Manufacture of the GeneSeeds
The prototype GeneSeed consists of a metallic tube made of high purity titanium metal suitable for medical applications with a thickness of 0.005 inch. Low weight, high strength titanium is the metal of choice for the majority of implantable devices. Titanium grade metal specified in the American Society for Testing of Materials F67-69 "Standard Specifications for Unalloyed Ti for Surgical Implant Applications" was used. The surgical grade titanium tubes (medical grade metal) were cut to required size (0.3 cm). The seeds were washed with an aqueous solution containing a mild detergent followed by acetone and sterile water for injection. The washed seeds were dried in an oven at 110°C for about 2 hours. Autoclaving was performed to assure sterility. The vector solution was loaded into seeds manually for the described studies.

Subcutaneous Tumor Model
The mice (n = 6 per arm of the study; 6 to 7 weeks old male BALB/c nu/nu) were used for human tumor xenografts. Tumors were induced by s.c. flank injections of 5 x 10⁶ PC3 cells in 0.1 mL. Tumors are measured by external caliper to the 0.1 mm, and volumes were calculated (V = H x L x W).

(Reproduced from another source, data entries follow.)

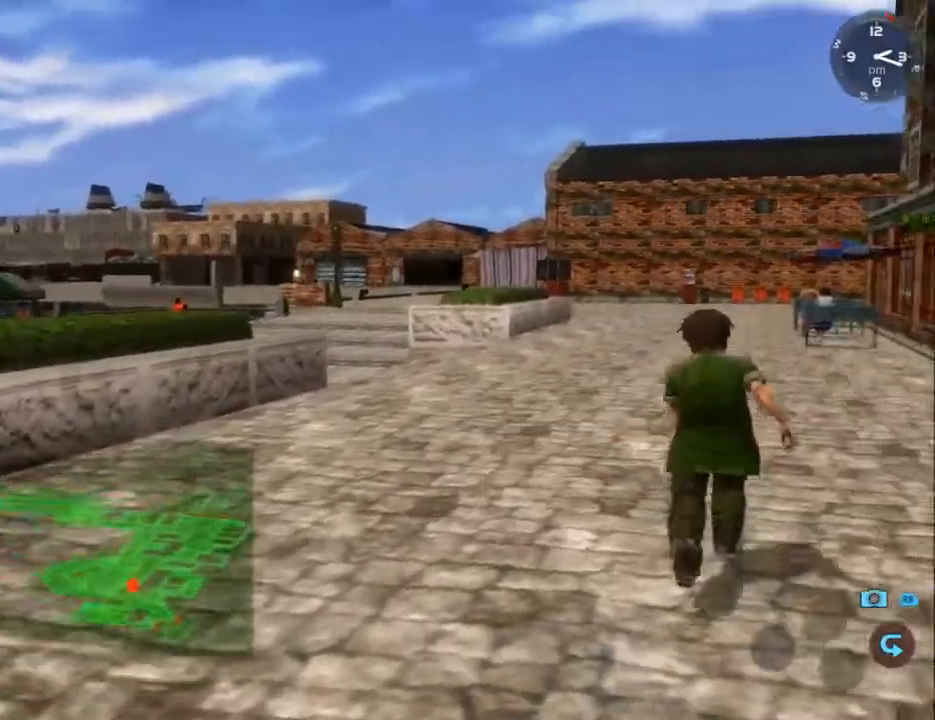
{"buttons": ["L2"], "left_stick": "center", "right_stick": "center", "events": []}
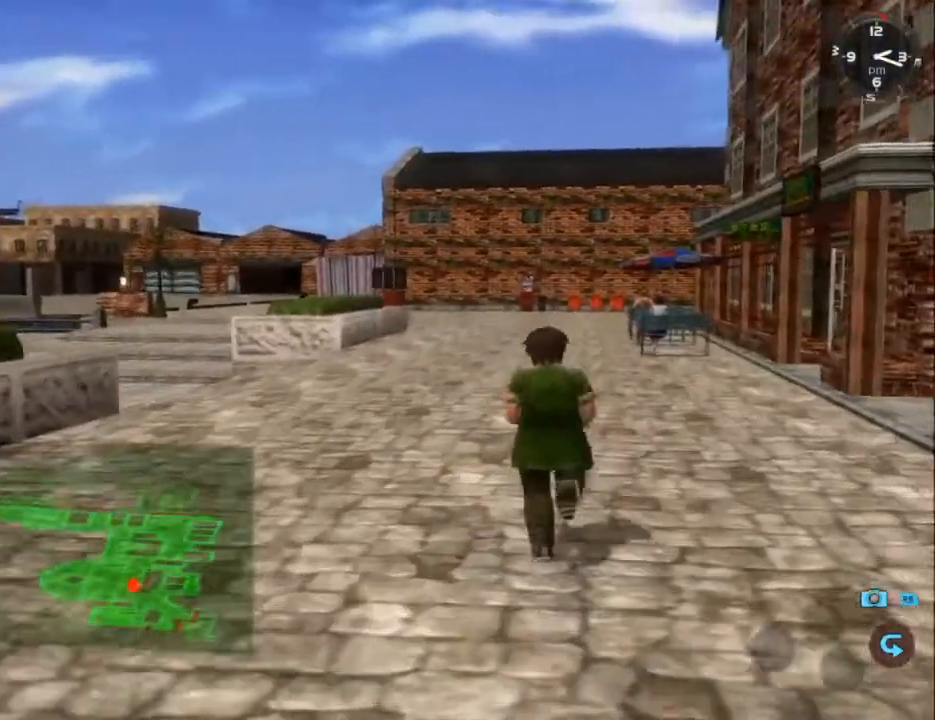
{"buttons": ["L2"], "left_stick": "center", "right_stick": "center", "events": []}
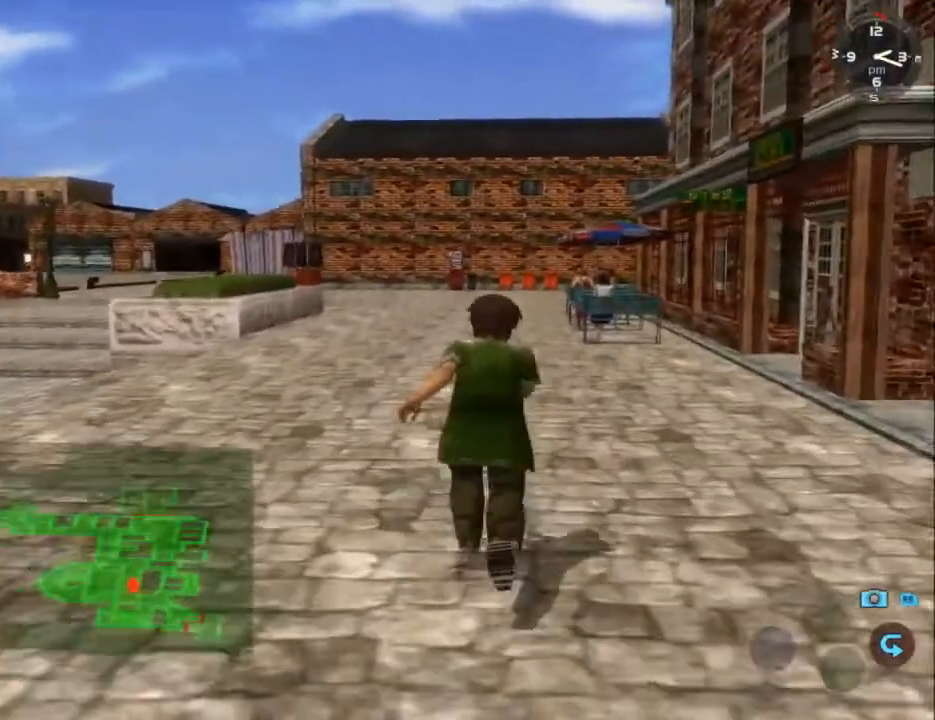
{"buttons": ["L2"], "left_stick": "center", "right_stick": "center", "events": [[133, "L2", "up"], [400, "L2", "down"]]}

Implantation of GeneSeeds Containing Reporter Plasmid DNA in Tumors in Mice
The ability of seeds to release plasmid into tumors in vivo was assessed by implantation of GeneSeeds containing plasmid DNA into the centers of tumors in nu/nu mice. The technical aspects of GeneSeed implantation involve loading of 1 µL of plasmid containing buffer or Lipofectamine solution into seeds. Seeds were loaded into an 18-gauge hollow stainless steel needle applicator (disposable needle designed for prostate brachytherapy, Best Medical Industries, Springfield, VA). The long axis of the tumor (0.5 to 1.0 cm long) was identified and the loaded seed was introduced percutaneously into the tumor center. Implanted tumors were subsequently excised at indicated intervals after implantation and analyzed for expression of green fluorescence protein or ß-galactosidase. Animal tumors were implanted with each reporter plasmid DNA (pGFP or pß-gal). Implanted tumors were excised on days 0, 1, 2, 4, and 6. Tumors were divided into two sections parallel to the implanted seed. Half of the tumor was fixed and embedded in paraffin, while the other half was frozen in liquid nitrogen for biochemical analysis. One piece (5 µm) of the tissue sections mounted on poly-L-lysine–coated slides was stained using H&E to visualize adenocarcinoma. The others were used for immunohistochemical analyses. Quantification of histologic sections was obtained by capturing images at 20x or 40x magnification to a computer for analysis.

Immunohistochemistry
Tumor tissues were fixed in 10% buffered formalin (Fisher Scientific, Fair Lawn, NJ) and embedded in paraffin. Sections (5 µm thick) were mounted on poly-L-lysine–coated slides. For detection of ß-galactosidase expression, slides were deparaffinized, permeabilized using Tris buffer (pH 7.5) containing 1% Triton X-100, and incubated with blocking serum (normal goat) diluted 1:100 in PBS for 20 minutes at room temperature. Slides were washed twice for 5 minutes in PBS and incubated with primary antibody for 1 hour at room temperature according to manufacturer's instructions (Promega, Madison, WI). Slides were rinsed with PBS and incubated with biotin-conjugated secondary antibody against IgG for 30 minutes at room temperature using the streptavidin-AP system containing biotinylated second antibody (KPL, Gaithersburg, MD) and HistoMark kit (KPL) for color developing. For detection of green fluorescence protein expression, slides were visualized using an epifluorescent microscope (Bx60 universal fluorescent microscope, Olympus, Melville, NY) equipped with FITC filters and a camera (DKC 5000 Sony 3 CCD, Sony, New York, NY).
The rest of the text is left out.